___ Extracted material ___

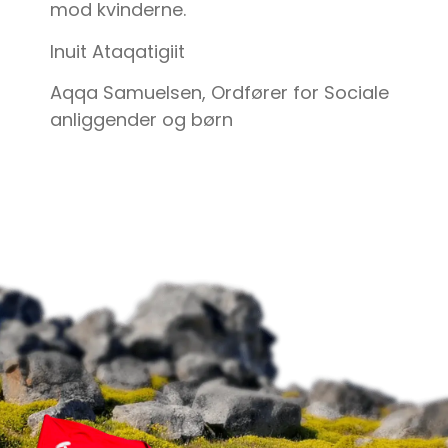
mod kvinderne.
Inuit Ataqatigiit
Aqqa Samuelsen, Ordfører for Sociale
anliggender og børn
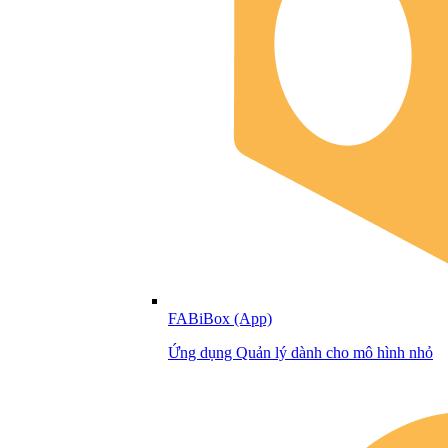
FABiBox (App)
Ứng dụng Quản lý dành cho mô hình nhỏ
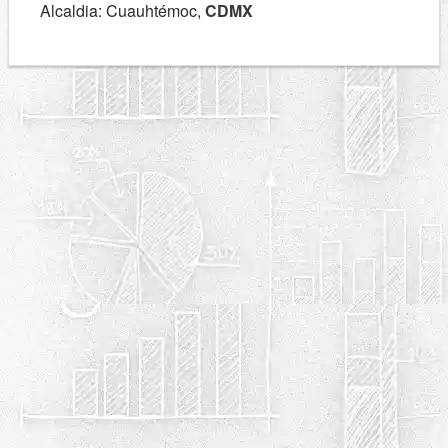
Alcaldia: Cuauhtémoc,
CDMX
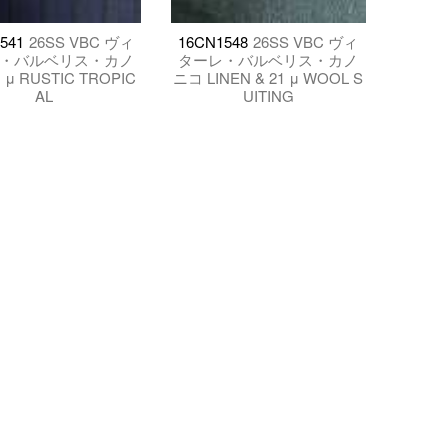
541
26SS VBC ヴィ
16CN1548
26SS VBC ヴィ
・バルベリス・カノ
ターレ・バルベリス・カノ
 μ RUSTIC TROPIC
ニコ LINEN & 21 μ WOOL S
AL
UITING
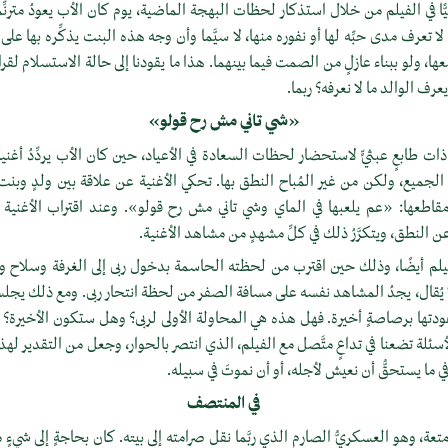
لاليًّا في الفيلم من خلال استذكار لحظات البهجة الماضية، يوم كان الأب يعودُ مترنِّمًا
 لا تعرف مدى حبِّه لها أو نفوره منها، لا سيَّما وأن وجه هذه البنت يذكِّره بها عل
ها، ولو ببناء عازلٍ من الصمت فيما بينهما. هذا ما يقودنا إلى حالة الاستسلام لقرار
يعرف الوالد ما لا نعرفه؟ ربما.
«شي تاني مش رح قولو»
ات طابعٍ عبثيٍّ لاستحضار لحظات السعادة في الأعياد، حين كان الأب يردِّدُ أغنيةً
 الجميع، ولكن من غير المُباح النطق بها. تحكي الأغنية عن علاقة بين ولدٍ وبنت
مقاطعها: «عم يلعبها في الماي وشي تاني مش رح قولو». وعند اقتراب الأغني
ن النطق، ويتكرَّرُ ذلك في كلِّ مشهدٍ من مشاهد الأغنية.
يلم أيضًا، وذلك حين اقترب من لحظته الحاسمة بدخول ربى إلى الغرفة وسلاح وال
ٍ لا يُقال، يجدُ المشاهد نفسه على مسافة الصفر من لحظة انتحار ربى. ومع ذلك يجل
وعودتها برصاصةٍ أخيرة. فهل هذه هي المحاولة الأولى لربى؟ وهل ستكون الأخيرة؟ أ
أسئلة تضعنا في تداعٍ متَّصل مع الفيلم، الذي انتصر بالحوار، وجعل من التقدير لهذ
في ما يستحقُّ أن نعيش لأجله، أو أن نموتَ في سبيله.
في المنتصف
عة، وهو العسكريُّ الصارم الذي ربَّما نقل صرامته إلى بيته. كان بحاجةٍ إلى شيءٍ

___

What the task requires:
Work through the records above. Copy every line with the string "الفيلم".

Exercise output:
لاليًّا في الفيلم من خلال استذكار لحظات البهجة الماضية، يوم كان الأب يعودُ مترنِّمًا
أسئلة تضعنا في تداعٍ متَّصل مع الفيلم، الذي انتصر بالحوار، وجعل من التقدير لهذ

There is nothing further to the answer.